_GOAL A_
Rewrite the dataset records as a JSON list of strings, one string per line and no blank lines, running from the start of the records through the line holding "13: (1173, 652)", inclusive.

_SOURCE DOCUMENT_
_ _ _ _ _ _ _

Eternalistic Designs

Freelance Switch

Because Network Solutions Sucks

One man's frustration is not lost in vain.

The Drupal community, and open-source community at that, has always had the altruistic goal of being accessible to all. The hope is that as freelancers and tech gurus go out into the world, maybe we can help by making better, more secure websites.

And then you have piece-of-crap hosting like that of Network Solutions.

Now, I only bring this up because as I work with clients to get their internet presence setup, sometimes you're stuck working with their choice of hosting provider, hosting package, and admin credentials.

This means crazy php.ini setups, no ssh access (because the cheap plans don't enable this), and passwords like '1234myfirstname'. Never the eternal pessimist, I figured I'd leave a few words of encouragement and one small tip to those that run into this.

First, don't give up. Although you can't convince your client to pay you monthly hosting fees on your leased vps (who hasn't tried that?), continue to make their internet presence more than a site built by iPowerweb. Yeah, you may have to wrestle with a table-filled layout, but a little progress is better than no progress.

Second, scour the drupal forums for a solution. Sometimes it may take a couple of days, but it seems like everytime I run into a roadblock, someone else has as well. A forked, non-hacked core, Drupal install on a POS hosting provider is STILL better than an MS Access-driven site hosted by 1and1. :-)

Third...if you're on Network Solutions, and get the dreaded email of 'we will not turn off register_globals or magic_quotes_gpc because it would affect other shared hosted sites', take a deep breath, laugh at them uncontrollably, blog about it, then put this piece of code in the cgi-bin of your vhost within a text file called 'php.ini':

register_globals = off
magic_quotes_gpc = off

Yeah, this whole blog post was all about solving the Drupal install message of 'TURN THIS CRAP OFF', but I figured the it was better suited for the community to at least know I didn't give up! Why it ignores this directive in .htaccess or the ini_set() in the settings.php is beyond me, but....it does work.

_ _ _ _ _ _ _

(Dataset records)
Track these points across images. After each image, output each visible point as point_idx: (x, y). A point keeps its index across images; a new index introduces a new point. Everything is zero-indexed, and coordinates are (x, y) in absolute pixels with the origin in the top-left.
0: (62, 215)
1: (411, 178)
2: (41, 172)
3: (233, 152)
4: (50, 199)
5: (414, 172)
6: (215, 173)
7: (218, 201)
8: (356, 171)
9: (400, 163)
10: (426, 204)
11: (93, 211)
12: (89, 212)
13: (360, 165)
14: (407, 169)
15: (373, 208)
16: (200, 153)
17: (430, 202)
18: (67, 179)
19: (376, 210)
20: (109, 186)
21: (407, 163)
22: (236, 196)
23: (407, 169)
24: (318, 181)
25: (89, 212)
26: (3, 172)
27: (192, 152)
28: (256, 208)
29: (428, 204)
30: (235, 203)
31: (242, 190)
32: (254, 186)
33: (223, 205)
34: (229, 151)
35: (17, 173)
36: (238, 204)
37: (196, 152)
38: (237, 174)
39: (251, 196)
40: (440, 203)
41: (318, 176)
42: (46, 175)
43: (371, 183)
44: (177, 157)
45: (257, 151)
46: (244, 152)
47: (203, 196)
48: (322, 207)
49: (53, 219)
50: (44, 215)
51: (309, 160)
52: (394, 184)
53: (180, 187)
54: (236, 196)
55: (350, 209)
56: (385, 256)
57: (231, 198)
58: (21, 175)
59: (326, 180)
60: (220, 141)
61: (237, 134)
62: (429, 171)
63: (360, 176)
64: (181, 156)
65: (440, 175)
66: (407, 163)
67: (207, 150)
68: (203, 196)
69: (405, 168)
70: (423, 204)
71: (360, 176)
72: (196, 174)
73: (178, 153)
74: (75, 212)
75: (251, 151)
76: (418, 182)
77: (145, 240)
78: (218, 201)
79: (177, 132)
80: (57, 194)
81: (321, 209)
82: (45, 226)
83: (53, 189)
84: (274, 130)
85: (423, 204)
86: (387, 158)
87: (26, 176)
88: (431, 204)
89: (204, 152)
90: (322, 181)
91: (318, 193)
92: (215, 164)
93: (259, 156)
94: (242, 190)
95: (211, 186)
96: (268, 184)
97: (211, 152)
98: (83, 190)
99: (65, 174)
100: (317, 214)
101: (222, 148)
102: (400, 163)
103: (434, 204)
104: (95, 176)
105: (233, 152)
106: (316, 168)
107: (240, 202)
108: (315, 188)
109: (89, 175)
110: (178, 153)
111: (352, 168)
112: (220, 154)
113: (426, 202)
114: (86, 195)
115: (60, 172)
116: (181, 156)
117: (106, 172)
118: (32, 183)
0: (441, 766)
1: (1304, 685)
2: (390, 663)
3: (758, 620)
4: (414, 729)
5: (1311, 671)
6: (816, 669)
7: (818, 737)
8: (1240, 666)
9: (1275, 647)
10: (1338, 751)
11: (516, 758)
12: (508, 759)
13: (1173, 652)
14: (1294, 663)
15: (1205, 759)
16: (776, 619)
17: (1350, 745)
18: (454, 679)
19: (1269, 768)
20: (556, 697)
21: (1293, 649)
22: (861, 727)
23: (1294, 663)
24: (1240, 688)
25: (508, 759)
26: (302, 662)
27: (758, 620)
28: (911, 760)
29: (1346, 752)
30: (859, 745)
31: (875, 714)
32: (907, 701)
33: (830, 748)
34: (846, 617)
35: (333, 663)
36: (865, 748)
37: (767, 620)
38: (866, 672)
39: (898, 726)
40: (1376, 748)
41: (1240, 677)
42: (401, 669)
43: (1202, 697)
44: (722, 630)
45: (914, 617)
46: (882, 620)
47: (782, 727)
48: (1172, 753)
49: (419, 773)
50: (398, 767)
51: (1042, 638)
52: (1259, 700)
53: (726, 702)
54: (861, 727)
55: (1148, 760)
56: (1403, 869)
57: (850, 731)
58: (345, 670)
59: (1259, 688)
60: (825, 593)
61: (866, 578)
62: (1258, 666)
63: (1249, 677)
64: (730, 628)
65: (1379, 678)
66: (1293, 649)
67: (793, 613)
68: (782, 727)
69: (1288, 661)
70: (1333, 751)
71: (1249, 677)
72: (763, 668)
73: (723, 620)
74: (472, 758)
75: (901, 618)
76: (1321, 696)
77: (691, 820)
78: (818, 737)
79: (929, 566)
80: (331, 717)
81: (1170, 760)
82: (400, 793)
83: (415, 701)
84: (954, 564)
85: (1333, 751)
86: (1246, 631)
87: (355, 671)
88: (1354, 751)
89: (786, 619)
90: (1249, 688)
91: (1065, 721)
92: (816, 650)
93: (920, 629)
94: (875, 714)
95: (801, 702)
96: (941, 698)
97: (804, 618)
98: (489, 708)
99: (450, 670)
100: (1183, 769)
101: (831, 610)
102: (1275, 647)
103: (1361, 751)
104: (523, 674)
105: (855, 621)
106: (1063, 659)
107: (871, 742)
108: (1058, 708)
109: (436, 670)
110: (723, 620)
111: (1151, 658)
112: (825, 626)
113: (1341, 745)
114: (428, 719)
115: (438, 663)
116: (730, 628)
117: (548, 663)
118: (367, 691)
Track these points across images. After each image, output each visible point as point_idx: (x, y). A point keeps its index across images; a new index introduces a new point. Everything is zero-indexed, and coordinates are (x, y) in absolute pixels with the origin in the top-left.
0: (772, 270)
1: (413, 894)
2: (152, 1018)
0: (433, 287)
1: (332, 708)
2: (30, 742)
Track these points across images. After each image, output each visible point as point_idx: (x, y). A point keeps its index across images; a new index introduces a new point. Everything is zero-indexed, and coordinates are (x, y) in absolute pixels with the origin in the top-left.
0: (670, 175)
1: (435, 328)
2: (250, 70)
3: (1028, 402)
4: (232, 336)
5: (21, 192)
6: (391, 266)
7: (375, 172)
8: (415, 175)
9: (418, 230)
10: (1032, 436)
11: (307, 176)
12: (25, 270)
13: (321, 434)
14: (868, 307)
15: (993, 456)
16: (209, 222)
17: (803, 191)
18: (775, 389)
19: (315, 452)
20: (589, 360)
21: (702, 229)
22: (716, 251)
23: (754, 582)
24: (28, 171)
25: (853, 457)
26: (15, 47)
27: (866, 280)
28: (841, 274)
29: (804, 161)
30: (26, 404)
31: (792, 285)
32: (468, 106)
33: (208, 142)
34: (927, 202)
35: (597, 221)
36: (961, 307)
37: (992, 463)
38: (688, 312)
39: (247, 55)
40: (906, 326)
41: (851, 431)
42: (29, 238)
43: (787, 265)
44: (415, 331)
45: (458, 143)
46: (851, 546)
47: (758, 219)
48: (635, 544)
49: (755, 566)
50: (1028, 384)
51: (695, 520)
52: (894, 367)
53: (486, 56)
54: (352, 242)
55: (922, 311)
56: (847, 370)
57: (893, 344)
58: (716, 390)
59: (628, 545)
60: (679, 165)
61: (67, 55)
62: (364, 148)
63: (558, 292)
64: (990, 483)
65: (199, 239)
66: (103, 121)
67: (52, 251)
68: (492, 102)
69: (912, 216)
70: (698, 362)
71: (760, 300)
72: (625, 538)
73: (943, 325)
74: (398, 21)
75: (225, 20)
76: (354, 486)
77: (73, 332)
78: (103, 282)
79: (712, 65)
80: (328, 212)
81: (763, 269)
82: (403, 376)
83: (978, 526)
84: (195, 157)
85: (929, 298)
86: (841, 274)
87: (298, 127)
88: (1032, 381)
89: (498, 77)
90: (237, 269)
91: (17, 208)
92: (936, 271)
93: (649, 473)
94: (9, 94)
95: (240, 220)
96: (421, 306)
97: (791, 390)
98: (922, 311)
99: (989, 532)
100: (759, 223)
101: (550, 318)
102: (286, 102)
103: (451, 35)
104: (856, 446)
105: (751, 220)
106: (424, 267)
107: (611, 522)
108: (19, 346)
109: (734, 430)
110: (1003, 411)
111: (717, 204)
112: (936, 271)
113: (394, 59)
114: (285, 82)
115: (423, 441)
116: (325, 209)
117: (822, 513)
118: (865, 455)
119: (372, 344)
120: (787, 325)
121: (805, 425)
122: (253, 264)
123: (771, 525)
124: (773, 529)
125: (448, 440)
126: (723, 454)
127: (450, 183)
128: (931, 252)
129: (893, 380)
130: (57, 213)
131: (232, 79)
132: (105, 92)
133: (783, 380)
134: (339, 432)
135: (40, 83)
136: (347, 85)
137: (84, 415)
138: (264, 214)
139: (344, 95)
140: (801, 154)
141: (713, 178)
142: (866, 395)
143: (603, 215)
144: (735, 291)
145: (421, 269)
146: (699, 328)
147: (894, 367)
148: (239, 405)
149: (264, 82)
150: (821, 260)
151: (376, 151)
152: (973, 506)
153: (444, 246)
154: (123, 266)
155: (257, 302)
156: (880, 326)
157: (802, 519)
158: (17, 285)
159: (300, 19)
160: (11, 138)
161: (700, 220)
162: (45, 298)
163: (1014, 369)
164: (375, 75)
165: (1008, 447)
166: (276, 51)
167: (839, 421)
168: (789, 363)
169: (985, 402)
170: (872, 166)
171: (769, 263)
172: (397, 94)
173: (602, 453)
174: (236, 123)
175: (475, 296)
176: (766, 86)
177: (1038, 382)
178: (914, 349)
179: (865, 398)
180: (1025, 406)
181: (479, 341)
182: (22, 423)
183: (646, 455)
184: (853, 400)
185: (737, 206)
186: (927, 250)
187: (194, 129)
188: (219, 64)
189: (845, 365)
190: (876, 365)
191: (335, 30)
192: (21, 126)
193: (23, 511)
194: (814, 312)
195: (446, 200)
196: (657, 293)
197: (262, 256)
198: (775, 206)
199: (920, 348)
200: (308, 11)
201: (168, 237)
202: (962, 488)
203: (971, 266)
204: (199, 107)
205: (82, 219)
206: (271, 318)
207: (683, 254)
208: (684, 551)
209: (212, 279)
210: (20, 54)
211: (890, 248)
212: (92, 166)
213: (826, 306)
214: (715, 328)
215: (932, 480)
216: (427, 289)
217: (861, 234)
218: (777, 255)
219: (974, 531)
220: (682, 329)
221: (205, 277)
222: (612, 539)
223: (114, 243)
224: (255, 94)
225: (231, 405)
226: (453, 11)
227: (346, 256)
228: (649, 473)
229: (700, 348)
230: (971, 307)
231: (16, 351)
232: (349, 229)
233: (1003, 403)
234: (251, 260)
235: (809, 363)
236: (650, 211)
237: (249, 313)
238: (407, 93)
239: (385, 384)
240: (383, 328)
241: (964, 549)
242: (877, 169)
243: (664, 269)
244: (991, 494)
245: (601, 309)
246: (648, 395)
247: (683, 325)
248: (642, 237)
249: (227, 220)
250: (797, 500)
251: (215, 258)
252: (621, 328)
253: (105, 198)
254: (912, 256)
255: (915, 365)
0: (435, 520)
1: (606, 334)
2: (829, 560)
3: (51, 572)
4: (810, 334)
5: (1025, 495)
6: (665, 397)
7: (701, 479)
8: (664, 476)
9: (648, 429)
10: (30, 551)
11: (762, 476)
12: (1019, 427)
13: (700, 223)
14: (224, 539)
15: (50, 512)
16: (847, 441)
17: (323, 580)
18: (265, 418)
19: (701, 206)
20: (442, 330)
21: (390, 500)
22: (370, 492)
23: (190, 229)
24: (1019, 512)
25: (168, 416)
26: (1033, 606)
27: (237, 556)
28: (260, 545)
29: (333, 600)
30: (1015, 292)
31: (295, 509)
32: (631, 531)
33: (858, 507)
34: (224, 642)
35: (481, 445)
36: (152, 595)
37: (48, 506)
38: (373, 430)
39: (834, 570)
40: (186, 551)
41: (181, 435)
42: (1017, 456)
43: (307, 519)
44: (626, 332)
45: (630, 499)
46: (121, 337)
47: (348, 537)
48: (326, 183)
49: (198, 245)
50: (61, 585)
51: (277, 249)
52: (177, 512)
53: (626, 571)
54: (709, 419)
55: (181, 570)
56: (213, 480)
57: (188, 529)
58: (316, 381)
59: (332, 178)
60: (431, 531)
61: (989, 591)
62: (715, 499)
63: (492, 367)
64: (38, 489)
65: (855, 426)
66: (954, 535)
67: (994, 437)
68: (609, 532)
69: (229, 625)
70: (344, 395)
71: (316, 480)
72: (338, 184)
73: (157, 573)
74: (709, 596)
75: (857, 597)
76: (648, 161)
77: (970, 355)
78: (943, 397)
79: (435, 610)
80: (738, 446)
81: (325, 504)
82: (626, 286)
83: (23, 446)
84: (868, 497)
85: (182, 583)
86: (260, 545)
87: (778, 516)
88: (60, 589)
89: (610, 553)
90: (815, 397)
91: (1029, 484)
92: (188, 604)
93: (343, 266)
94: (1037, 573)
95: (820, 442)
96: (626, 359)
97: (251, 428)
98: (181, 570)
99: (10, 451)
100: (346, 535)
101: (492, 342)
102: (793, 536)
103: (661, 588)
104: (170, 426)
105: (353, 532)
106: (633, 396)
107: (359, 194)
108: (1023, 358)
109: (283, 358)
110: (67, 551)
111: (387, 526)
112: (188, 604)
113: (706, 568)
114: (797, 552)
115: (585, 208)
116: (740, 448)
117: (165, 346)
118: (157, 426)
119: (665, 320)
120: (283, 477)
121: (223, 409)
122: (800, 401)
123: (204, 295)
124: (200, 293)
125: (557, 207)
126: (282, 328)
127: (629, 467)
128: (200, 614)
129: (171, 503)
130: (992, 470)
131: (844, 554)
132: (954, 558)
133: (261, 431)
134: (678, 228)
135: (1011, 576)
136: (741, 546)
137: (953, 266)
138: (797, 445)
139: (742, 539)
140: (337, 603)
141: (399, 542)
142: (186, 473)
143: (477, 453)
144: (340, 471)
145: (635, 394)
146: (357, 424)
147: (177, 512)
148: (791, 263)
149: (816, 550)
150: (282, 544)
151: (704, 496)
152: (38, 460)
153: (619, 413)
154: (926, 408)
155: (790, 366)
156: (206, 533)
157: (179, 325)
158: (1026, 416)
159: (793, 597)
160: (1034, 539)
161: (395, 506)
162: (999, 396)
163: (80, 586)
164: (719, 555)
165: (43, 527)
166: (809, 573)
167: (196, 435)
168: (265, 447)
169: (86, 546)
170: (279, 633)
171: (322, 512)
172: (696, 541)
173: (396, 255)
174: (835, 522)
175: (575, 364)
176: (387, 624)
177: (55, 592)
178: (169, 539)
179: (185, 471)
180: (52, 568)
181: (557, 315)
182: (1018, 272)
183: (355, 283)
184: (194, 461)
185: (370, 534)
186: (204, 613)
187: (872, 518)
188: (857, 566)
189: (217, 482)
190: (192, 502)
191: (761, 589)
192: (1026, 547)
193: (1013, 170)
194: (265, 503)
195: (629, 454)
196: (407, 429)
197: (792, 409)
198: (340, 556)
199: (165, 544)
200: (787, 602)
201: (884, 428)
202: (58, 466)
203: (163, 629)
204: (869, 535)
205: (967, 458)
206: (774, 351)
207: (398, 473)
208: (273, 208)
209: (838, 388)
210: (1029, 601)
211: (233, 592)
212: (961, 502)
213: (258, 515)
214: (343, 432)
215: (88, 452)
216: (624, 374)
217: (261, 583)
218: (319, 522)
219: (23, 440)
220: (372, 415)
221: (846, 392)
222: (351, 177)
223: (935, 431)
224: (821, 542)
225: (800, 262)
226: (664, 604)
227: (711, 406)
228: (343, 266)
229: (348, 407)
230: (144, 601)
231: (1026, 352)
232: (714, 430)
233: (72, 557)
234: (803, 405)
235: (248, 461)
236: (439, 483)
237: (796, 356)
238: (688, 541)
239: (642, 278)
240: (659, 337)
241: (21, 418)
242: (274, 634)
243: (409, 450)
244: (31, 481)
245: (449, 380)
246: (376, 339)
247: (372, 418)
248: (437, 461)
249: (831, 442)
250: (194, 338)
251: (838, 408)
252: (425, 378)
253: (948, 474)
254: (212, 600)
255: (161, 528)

_ _ _ _ _ _ _

_GOAL B_
In the blog post about Network Solutions hosting, what should the text file placed in the cgi-bin of the vhost be called?

_PROBLEM SOLUTION A_
[
  "Track these points across images. After each image, output each visible point as point_idx: (x, y). A point keeps its index across images; a new index introduces a new point. Everything is zero-indexed, and coordinates are (x, y) in absolute pixels with the origin in the top-left.",
  "0: (62, 215)",
  "1: (411, 178)",
  "2: (41, 172)",
  "3: (233, 152)",
  "4: (50, 199)",
  "5: (414, 172)",
  "6: (215, 173)",
  "7: (218, 201)",
  "8: (356, 171)",
  "9: (400, 163)",
  "10: (426, 204)",
  "11: (93, 211)",
  "12: (89, 212)",
  "13: (360, 165)",
  "14: (407, 169)",
  "15: (373, 208)",
  "16: (200, 153)",
  "17: (430, 202)",
  "18: (67, 179)",
  "19: (376, 210)",
  "20: (109, 186)",
  "21: (407, 163)",
  "22: (236, 196)",
  "23: (407, 169)",
  "24: (318, 181)",
  "25: (89, 212)",
  "26: (3, 172)",
  "27: (192, 152)",
  "28: (256, 208)",
  "29: (428, 204)",
  "30: (235, 203)",
  "31: (242, 190)",
  "32: (254, 186)",
  "33: (223, 205)",
  "34: (229, 151)",
  "35: (17, 173)",
  "36: (238, 204)",
  "37: (196, 152)",
  "38: (237, 174)",
  "39: (251, 196)",
  "40: (440, 203)",
  "41: (318, 176)",
  "42: (46, 175)",
  "43: (371, 183)",
  "44: (177, 157)",
  "45: (257, 151)",
  "46: (244, 152)",
  "47: (203, 196)",
  "48: (322, 207)",
  "49: (53, 219)",
  "50: (44, 215)",
  "51: (309, 160)",
  "52: (394, 184)",
  "53: (180, 187)",
  "54: (236, 196)",
  "55: (350, 209)",
  "56: (385, 256)",
  "57: (231, 198)",
  "58: (21, 175)",
  "59: (326, 180)",
  "60: (220, 141)",
  "61: (237, 134)",
  "62: (429, 171)",
  "63: (360, 176)",
  "64: (181, 156)",
  "65: (440, 175)",
  "66: (407, 163)",
  "67: (207, 150)",
  "68: (203, 196)",
  "69: (405, 168)",
  "70: (423, 204)",
  "71: (360, 176)",
  "72: (196, 174)",
  "73: (178, 153)",
  "74: (75, 212)",
  "75: (251, 151)",
  "76: (418, 182)",
  "77: (145, 240)",
  "78: (218, 201)",
  "79: (177, 132)",
  "80: (57, 194)",
  "81: (321, 209)",
  "82: (45, 226)",
  "83: (53, 189)",
  "84: (274, 130)",
  "85: (423, 204)",
  "86: (387, 158)",
  "87: (26, 176)",
  "88: (431, 204)",
  "89: (204, 152)",
  "90: (322, 181)",
  "91: (318, 193)",
  "92: (215, 164)",
  "93: (259, 156)",
  "94: (242, 190)",
  "95: (211, 186)",
  "96: (268, 184)",
  "97: (211, 152)",
  "98: (83, 190)",
  "99: (65, 174)",
  "100: (317, 214)",
  "101: (222, 148)",
  "102: (400, 163)",
  "103: (434, 204)",
  "104: (95, 176)",
  "105: (233, 152)",
  "106: (316, 168)",
  "107: (240, 202)",
  "108: (315, 188)",
  "109: (89, 175)",
  "110: (178, 153)",
  "111: (352, 168)",
  "112: (220, 154)",
  "113: (426, 202)",
  "114: (86, 195)",
  "115: (60, 172)",
  "116: (181, 156)",
  "117: (106, 172)",
  "118: (32, 183)",
  "0: (441, 766)",
  "1: (1304, 685)",
  "2: (390, 663)",
  "3: (758, 620)",
  "4: (414, 729)",
  "5: (1311, 671)",
  "6: (816, 669)",
  "7: (818, 737)",
  "8: (1240, 666)",
  "9: (1275, 647)",
  "10: (1338, 751)",
  "11: (516, 758)",
  "12: (508, 759)",
  "13: (1173, 652)"
]

_PROBLEM SOLUTION B_
php.ini